● **Task 1**:
Answer the following from the text on lysine fermentation:
(a) What were the average lysine levels for the SSJ and the defined media after 96 h with the lower supplementation?
(b) What levels of yeast extract and peptone were used in the higher supplementation fermentations?
(c) By what time had all sugars been consumed in the higher supplementation fermentations?
● **Task 2**:
Continue the text on lysine fermentation from where it stops.

(Reading text begins)

At the lower levels of yeast extract (1.5 g/L) and peptone (2.0 g/L) supplementation, the defined media and the supplemented SSJ both reached similar levels of lysine production. Figure 1 shows the biomass, lysine, glucose and fructose levels during the fermentation period. While growth did occur, the lysine levels were much lower than expected. The average lysine levels for the SSJ and defined media after 96 h were 5.8 ± 0.06 and 4.0 ± 0.04 g/L, respectively. Additionally, there was still considerable unfermented sugar remaining in the bioreactor. Under these conditions, only about 25% of the total sugars available were utilized in the SSJ and in the defined media. These results were somewhat surprising, because shake flask experiments indicated that pH control was likely the problem with having incomplete sugar conversion, which should have resulted in increased lysine production.

Analysis of the biomass levels produced with the low supplementation indicated that there was still inadequate cell growth to complete the fermentation during the 96 h utilized. Additionally, a careful analysis of the rates further indicated that sugar was still being consumed and lysine was being produced at the same rates when the fermentation was stopped. The continued utilization was similar for both the defined media and the SSJ indicating that there was no apparent inhibition of the organism under these conditions.

3.3. Lysine Biosynthesis in Stirred Tank Bioreactors (Using High Supplementation Medium)

The results with the lower level of supplementation indicated that additional nutrients were necessary for adequate growth of the organism in SSJ. To address this issue, additional fermentations were done using higher levels of yeast extract and peptone, 20 g/L and 4.9 g/L respectively. It was likely that the levels of other added components were sufficient, and therefore, these were kept at the same levels as in the previous fermentation.

The defined media and SSJ fermentations again both showed nearly identical growth and conversion rates. Figure 2 shows the biomass, lysine, glucose and fructose levels during the fermentation period. Unlike the low supplementation fermentation, these results showed complete utilization of the sugars. Glucose was completely consumed by 48 h. Fructose was utilized somewhat slower than glucose, but all sugars were consumed by 72 h. Biomass levels were determined during the fermentation and reach 12 g/L by 48 h in the defined media and 14 g/L in the SSJ fermentations.

(Reading text ends)
(Input data begins)

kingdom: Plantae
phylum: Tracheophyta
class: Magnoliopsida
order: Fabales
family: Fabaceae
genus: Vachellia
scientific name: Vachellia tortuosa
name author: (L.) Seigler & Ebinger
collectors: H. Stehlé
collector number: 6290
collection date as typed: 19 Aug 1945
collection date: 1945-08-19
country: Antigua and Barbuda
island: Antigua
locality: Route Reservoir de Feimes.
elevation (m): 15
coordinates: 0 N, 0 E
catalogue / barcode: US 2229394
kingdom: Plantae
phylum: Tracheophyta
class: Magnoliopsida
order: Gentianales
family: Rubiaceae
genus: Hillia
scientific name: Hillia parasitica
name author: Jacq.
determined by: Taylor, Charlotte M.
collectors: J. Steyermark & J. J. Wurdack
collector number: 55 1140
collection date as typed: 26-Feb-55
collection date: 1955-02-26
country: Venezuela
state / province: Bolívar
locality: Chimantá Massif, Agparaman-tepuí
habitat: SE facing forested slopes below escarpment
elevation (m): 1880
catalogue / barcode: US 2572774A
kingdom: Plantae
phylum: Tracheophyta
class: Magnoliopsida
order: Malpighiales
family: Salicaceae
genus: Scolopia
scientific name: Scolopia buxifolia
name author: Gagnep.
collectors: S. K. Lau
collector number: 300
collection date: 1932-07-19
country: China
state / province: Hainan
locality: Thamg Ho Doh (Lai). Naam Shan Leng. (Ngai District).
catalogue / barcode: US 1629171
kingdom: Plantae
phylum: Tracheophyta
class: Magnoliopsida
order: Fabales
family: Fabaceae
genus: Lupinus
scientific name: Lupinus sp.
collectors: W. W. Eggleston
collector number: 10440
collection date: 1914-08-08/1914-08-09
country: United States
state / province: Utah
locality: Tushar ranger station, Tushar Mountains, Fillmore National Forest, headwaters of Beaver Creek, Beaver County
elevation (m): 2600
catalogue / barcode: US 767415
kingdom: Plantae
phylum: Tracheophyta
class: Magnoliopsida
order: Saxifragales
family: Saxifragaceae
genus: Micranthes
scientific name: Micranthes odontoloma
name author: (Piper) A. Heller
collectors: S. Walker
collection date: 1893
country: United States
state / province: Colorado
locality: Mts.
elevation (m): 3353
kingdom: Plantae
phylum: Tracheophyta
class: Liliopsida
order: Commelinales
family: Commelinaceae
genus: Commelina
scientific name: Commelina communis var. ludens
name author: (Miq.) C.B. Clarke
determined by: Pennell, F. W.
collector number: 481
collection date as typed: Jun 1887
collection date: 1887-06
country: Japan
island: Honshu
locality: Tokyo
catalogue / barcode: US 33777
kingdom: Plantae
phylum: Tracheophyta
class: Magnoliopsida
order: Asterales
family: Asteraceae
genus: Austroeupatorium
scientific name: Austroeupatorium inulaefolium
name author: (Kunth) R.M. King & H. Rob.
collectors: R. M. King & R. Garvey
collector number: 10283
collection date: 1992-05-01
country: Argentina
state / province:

(Input data ends)

● **Answer 1**:
(a) 5.8 ± 0.06 g/L for the SSJ and 4.0 ± 0.04 g/L for the defined media.
(b) 20 g/L of yeast extract and 4.9 g/L of peptone.
(c) 72 h.

● **Answer 2**:
Lysine levels were increased significantly over the low supplementation results and resulted in final concentrations in the defined media and SSJ of 25.7 ± 1.17 and 28.8 ± 2.14 g/L, respectively. There was a difference between the defined media and SSJ on average; however, it was not found to be statistically significant. The conversion efficiency for the defined media and SSJ were determined to be 0.21 and 0.23 g lysine/g sugar, respectively. Lysine concentrations and conversion efficiencies would likely be improved if a fed-batch system were to be utilized.

4. Conclusions

In conclusion, shake flask data showed that Corynebacterium glutamicum ATCC 21513 could be grown and produce lysine in SSJ. Growth in the juice was only possible when additional nitrogen, as well as other nutrients, were supplemented. Utilizing stirred tank bioreactors for improved control of pH successfully demonstrated that lysine could be produced utilizing SSJ as a carbon source. All of the sugars in the juice could be utilized under the bioreactor conditions when adequate growth occurred. Cell growth and lysine production were essentially identical in the defined media and SSJ, indicating that there was no inhibitory activity of the juice. Lysine yields were consistent with literature values based on availability of the carbon source. It is reasonably expected that increased concentrations of lysine could be produced utilizing SSJ in a fed-batch system.